PROBLEM TO WORK ON. Search the data below for the line containing "Detroit statistics", then please set down that line and all remaining ones exactly as written.

EXERCISE MATERIALS.
Content starts

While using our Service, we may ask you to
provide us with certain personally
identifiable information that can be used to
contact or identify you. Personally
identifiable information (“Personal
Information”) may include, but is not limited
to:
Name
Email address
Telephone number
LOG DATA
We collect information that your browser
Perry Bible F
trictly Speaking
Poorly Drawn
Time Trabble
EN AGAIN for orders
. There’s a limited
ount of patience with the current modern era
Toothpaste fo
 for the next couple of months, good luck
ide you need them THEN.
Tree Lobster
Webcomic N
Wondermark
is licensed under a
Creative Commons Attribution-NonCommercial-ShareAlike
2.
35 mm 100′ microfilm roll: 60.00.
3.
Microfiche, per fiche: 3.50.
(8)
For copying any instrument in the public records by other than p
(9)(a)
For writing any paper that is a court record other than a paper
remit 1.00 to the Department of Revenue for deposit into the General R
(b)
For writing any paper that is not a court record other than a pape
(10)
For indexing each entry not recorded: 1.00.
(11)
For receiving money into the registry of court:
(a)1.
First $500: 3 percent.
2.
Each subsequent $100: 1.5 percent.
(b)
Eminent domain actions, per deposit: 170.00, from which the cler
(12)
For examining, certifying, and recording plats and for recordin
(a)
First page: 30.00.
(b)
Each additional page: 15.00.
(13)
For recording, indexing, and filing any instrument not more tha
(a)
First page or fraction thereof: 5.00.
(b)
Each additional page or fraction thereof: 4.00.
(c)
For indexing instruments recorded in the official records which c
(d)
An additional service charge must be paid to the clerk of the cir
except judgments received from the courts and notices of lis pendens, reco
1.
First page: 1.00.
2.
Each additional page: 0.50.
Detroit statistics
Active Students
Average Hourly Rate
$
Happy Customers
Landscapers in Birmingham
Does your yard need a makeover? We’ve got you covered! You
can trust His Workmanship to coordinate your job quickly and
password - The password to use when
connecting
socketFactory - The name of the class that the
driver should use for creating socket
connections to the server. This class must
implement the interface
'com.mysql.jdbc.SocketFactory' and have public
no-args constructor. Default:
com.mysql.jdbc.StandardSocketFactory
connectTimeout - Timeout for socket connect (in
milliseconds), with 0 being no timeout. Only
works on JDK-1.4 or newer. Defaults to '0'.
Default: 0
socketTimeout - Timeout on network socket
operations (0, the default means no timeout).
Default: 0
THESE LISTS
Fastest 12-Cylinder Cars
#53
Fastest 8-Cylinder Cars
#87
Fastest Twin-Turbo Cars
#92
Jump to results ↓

Content ends

THE ANSWER.
Detroit statistics
Active Students
Average Hourly Rate
$
Happy Customers
Landscapers in Birmingham
Does your yard need a makeover? We’ve got you covered! You
can trust His Workmanship to coordinate your job quickly and
password - The password to use when
connecting
socketFactory - The name of the class that the
driver should use for creating socket
connections to the server. This class must
implement the interface
'com.mysql.jdbc.SocketFactory' and have public
no-args constructor. Default:
com.mysql.jdbc.StandardSocketFactory
connectTimeout - Timeout for socket connect (in
milliseconds), with 0 being no timeout. Only
works on JDK-1.4 or newer. Defaults to '0'.
Default: 0
socketTimeout - Timeout on network socket
operations (0, the default means no timeout).
Default: 0
THESE LISTS
Fastest 12-Cylinder Cars
#53
Fastest 8-Cylinder Cars
#87
Fastest Twin-Turbo Cars
#92
Jump to results ↓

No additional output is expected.